[Opening Page extract section]

After three months of research, The only thing I want to ask is…
And how to fix it? Because I know it’s possible, we’ve seen it in many games with full RT and also with PT
Translucency shouldn’t be set to raytraced when using Lumen as it doesn’t support any of Lumens features, so you won’t get GI or indirect shadows in reflections. Also pretty sure it is deprecated and Epic is not fixing any of the problems with it so…
When using rasterized translucency you can’t use realistic IOR values for materials, it behaves as though the “ray” never exits the medium and so it it will be bent way more than it should. Rasterized refraction is a screenspace effect so if the rays go off screen you’ll just get a hard edge and then the refraction effect just vanishes, if they hit a foreground object then the foreground object will show up in the refraction.

[Closing Page extract section]
[Opening Dataset entries section]

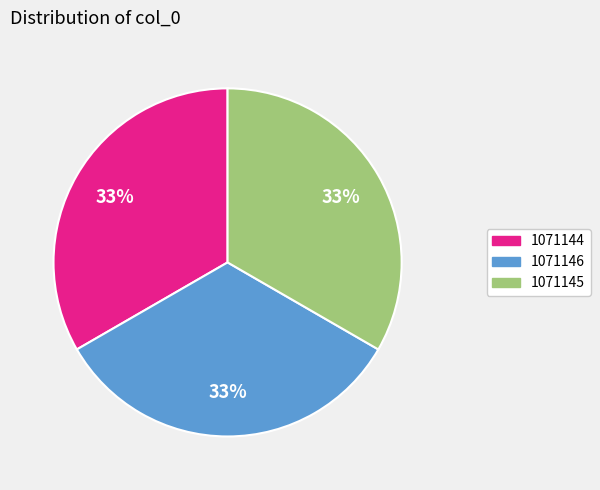

The 1071146 slice represents 33% of the pie. True or false?

True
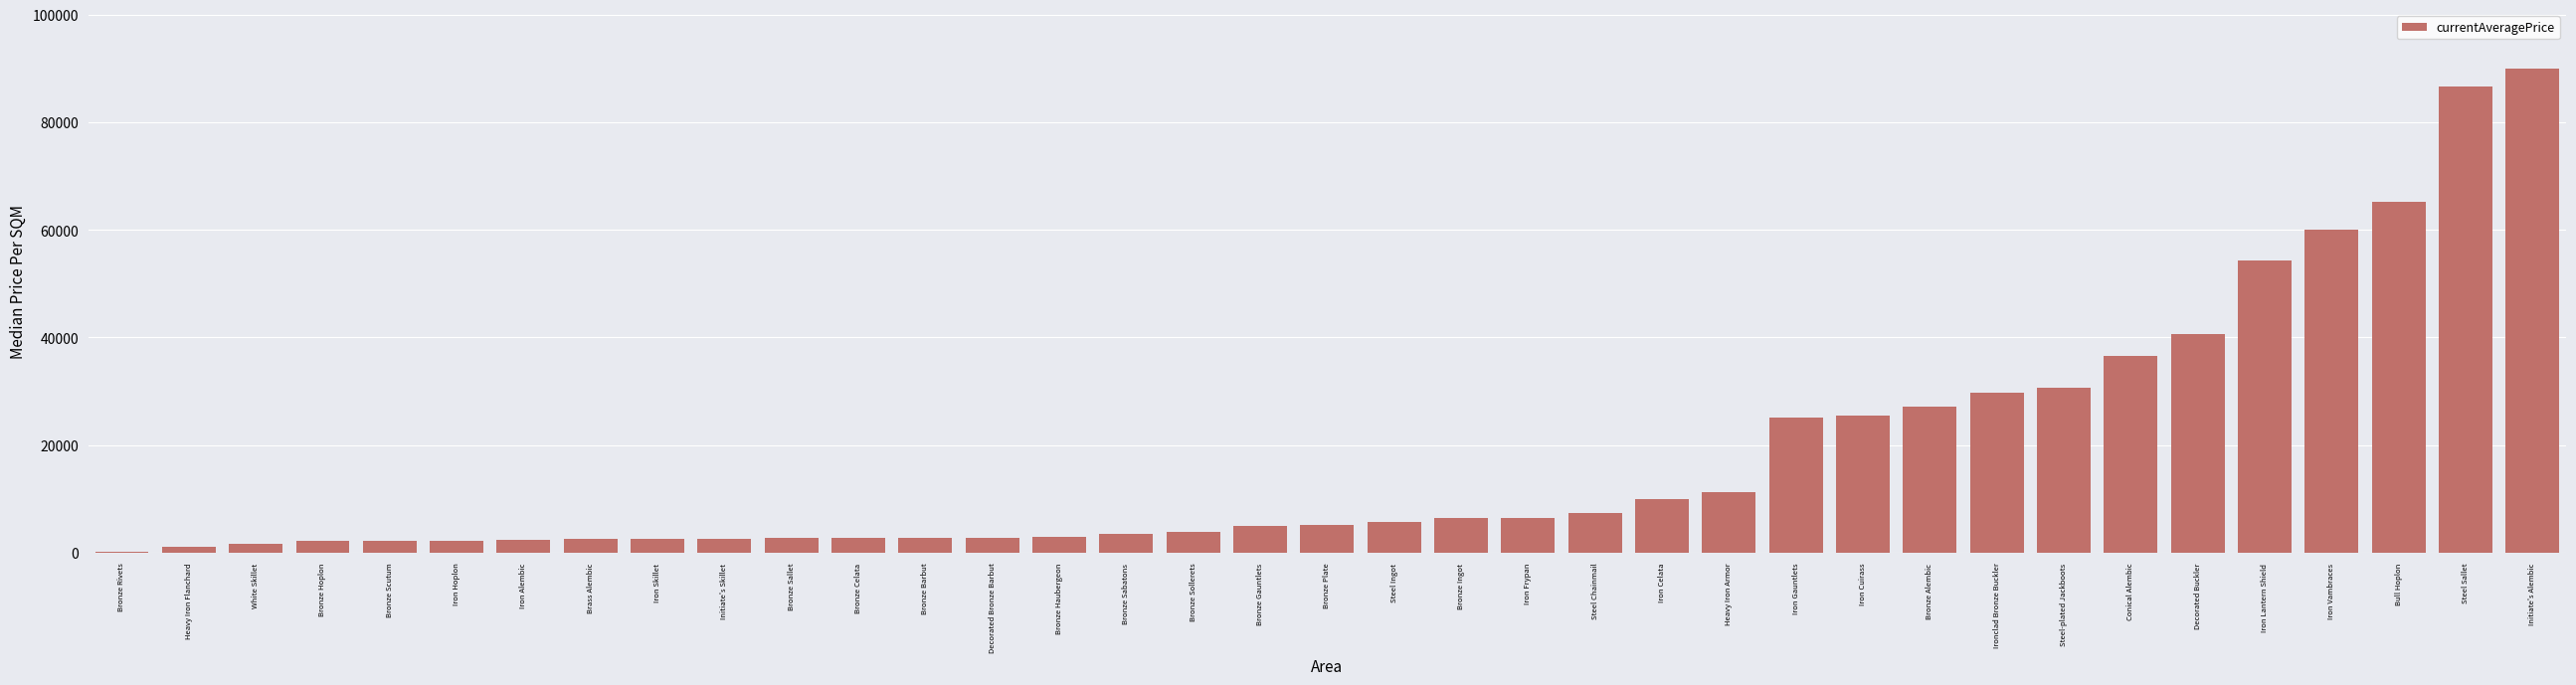

Is it true that the value at Heavy Iron Armor is 7390.0?

False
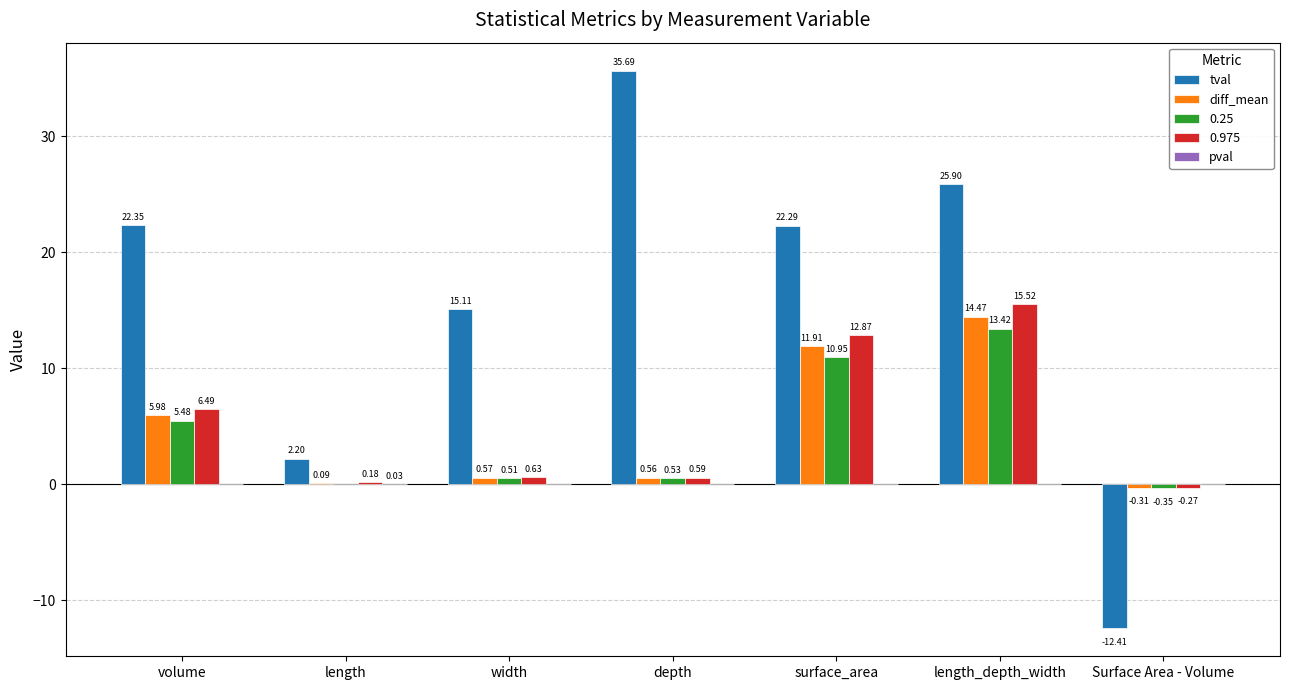

Which series changed the most between volume and surface_area?

0.975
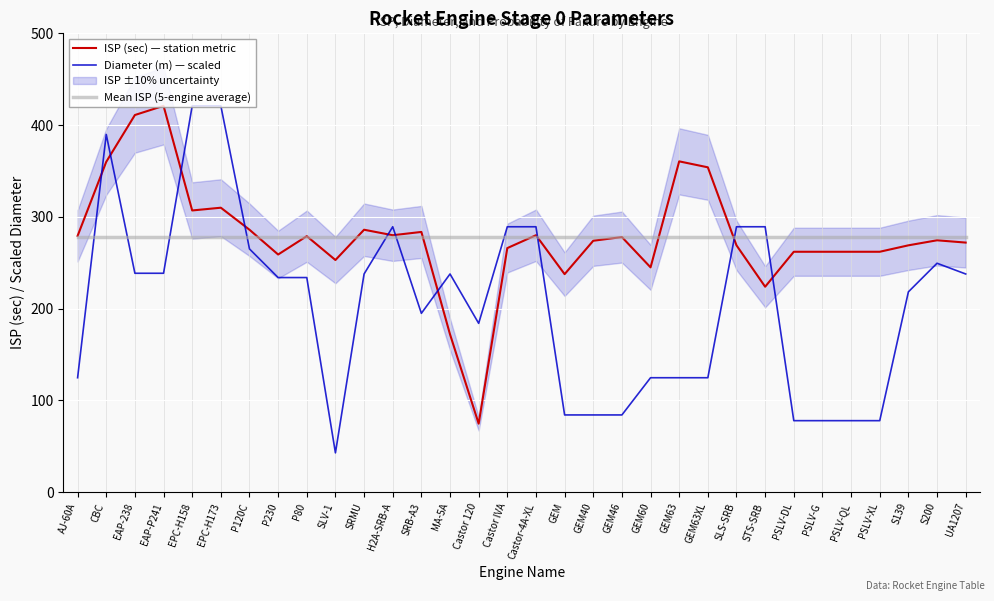

How many times do Mean ISP (5-engine average) and Diameter (m) — scaled cross each other?

10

[Closing Dataset entries section]

= Work required =
Can you copy the post on Lumen translucency word for word from "After three months" to "in the refraction."?

= Result =
After three months of research, The only thing I want to ask is…
And how to fix it? Because I know it’s possible, we’ve seen it in many games with full RT and also with PT
Translucency shouldn’t be set to raytraced when using Lumen as it doesn’t support any of Lumens features, so you won’t get GI or indirect shadows in reflections. Also pretty sure it is deprecated and Epic is not fixing any of the problems with it so…
When using rasterized translucency you can’t use realistic IOR values for materials, it behaves as though the “ray” never exits the medium and so it it will be bent way more than it should. Rasterized refraction is a screenspace effect so if the rays go off screen you’ll just get a hard edge and then the refraction effect just vanishes, if they hit a foreground object then the foreground object will show up in the refraction.